NCUA Board Approves Adjustments to Civil Money Penalties; Leaves Interest Rate Cap Unchanged

ALEXANDRIA, Va.–The NCUA board has approved an adjustment to agency’s civil money penalties for inflation, increasing the maximum levels of fines it can assess, while leaving the loan interest rate cap untouched.

On civil money penalties, NCUA staff clarified the agency is not required to levy the maximum assessment and can make adjustments for mitigating factors. Indeed, during 2018, the average civil money penalty assessed was $385, agency staff said.

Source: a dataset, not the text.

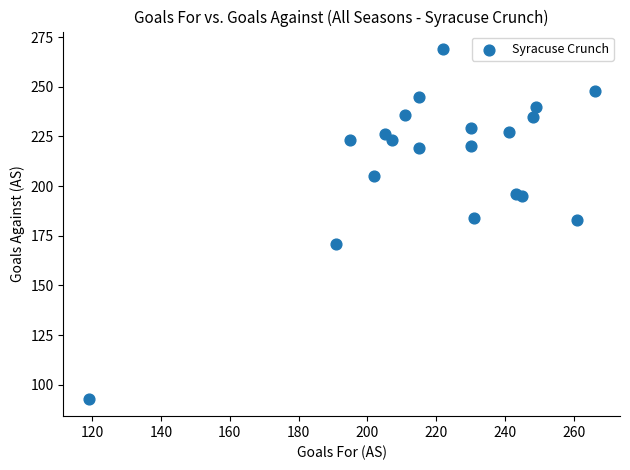

What is the range of Y values (max minus min)?

176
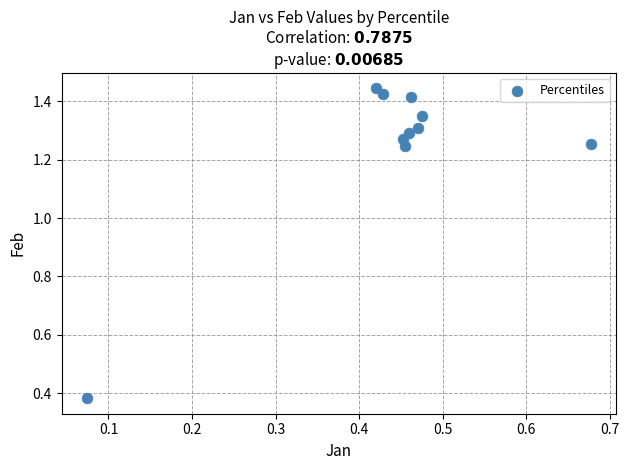

What is the range of X values (max minus min)?

0.6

The change is required by the Federal Civil Penalties Inflation Adjustment Act of 1990, as amended by the Debt Collection Improvement Act of 1996 and the Federal Civil Penalties Inflation Adjustment Act Improvements Act of 2015. All federal agencies must make annual adjustments and publish them in the Federal Register each year.

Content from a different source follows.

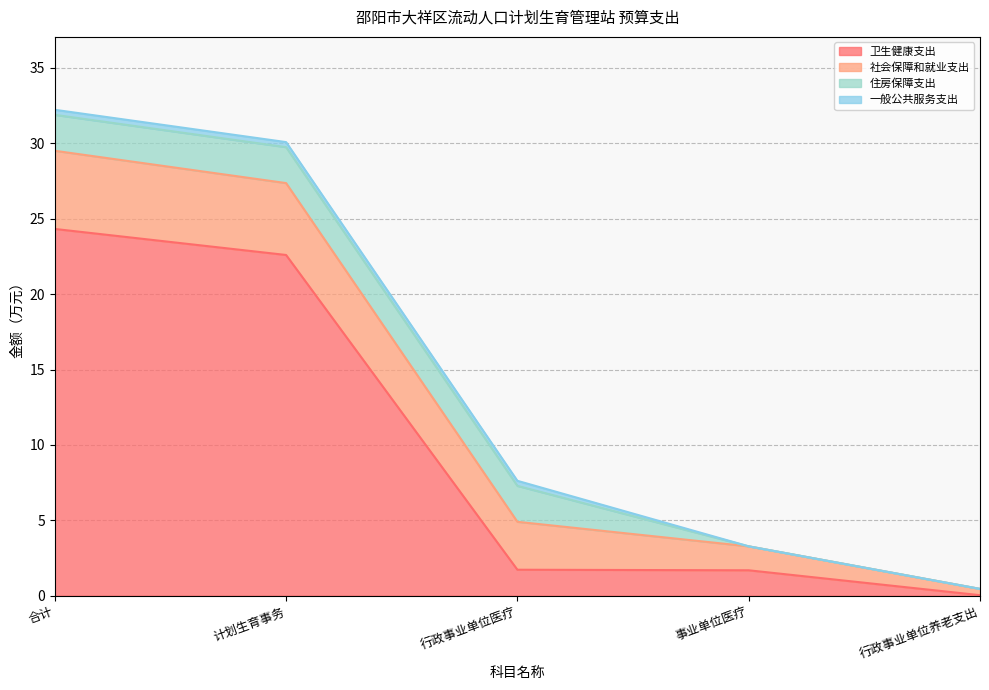

Which category has the lowest value in the 社会保障和就业支出 series?

行政事业单位养老支出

More info can be found here.

Loan Interest Rate Ceiling

Separately, the board voted in favor of the loan interest rate ceiling at 18%. Staff told the board it leaves sufficient room for pricing but remains below what other agencies permit.

NCUA staff said during a presentation to the board that unsecured loans at credit unions have increased 8% since the rate cap was last adjusted, and that there are more than $17 billion in loans at CUs priced at rates above 15%, primarily credit cards.

Following the NCUA board vote, CUNA issued a statement saying, “While it is critical that the board at least maintain the current cap of 18%, we’re pleased to learn the board will examine the potential benefits that a floating interest rate cap can provide federal credit unions managing risk portfolios.”